* WHAT YOU SHOULD DO
Filter the entries, keeping every line with the word "obuv".

── EXERCISE MATERIAL

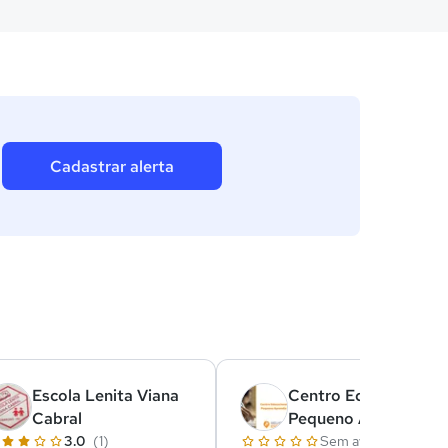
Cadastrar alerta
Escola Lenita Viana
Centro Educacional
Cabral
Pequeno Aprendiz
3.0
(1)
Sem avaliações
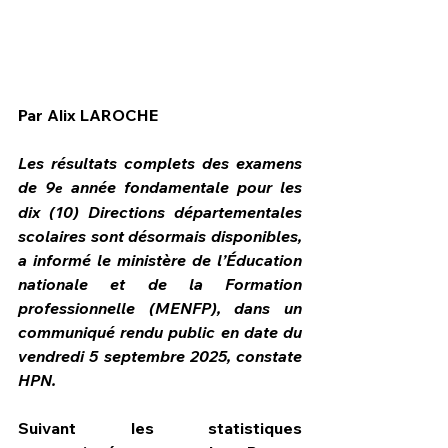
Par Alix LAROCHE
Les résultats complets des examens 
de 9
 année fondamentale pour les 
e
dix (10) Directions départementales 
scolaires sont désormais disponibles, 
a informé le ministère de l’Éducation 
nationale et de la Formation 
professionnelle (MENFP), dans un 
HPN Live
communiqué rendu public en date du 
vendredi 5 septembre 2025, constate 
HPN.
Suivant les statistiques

────
── EXERCISE MATERIAL

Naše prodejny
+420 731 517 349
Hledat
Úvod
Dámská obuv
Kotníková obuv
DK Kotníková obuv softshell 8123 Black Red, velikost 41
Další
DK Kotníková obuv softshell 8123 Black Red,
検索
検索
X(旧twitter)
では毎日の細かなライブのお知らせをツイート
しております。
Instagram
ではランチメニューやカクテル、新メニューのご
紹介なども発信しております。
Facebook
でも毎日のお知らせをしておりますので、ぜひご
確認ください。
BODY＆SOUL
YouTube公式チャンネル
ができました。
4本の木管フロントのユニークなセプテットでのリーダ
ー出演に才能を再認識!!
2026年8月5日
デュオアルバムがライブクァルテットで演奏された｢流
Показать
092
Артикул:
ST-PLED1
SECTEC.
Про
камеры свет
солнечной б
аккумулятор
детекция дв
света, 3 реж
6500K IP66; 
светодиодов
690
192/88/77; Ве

────
── EXERCISE MATERIAL

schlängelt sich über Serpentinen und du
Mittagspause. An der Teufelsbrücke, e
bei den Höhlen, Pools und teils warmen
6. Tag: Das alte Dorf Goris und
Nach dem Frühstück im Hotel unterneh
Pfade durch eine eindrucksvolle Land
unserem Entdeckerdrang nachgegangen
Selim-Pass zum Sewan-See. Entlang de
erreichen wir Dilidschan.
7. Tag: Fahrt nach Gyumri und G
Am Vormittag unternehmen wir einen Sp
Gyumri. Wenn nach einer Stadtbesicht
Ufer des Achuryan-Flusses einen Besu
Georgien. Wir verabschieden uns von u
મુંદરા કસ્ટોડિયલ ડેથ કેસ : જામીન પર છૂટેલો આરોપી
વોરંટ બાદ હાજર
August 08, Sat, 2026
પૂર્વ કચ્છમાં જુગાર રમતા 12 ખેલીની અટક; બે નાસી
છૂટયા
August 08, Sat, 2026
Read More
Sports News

────

* ANSWER BOX
Dámská obuv
Kotníková obuv
DK Kotníková obuv softshell 8123 Black Red, velikost 41
DK Kotníková obuv softshell 8123 Black Red,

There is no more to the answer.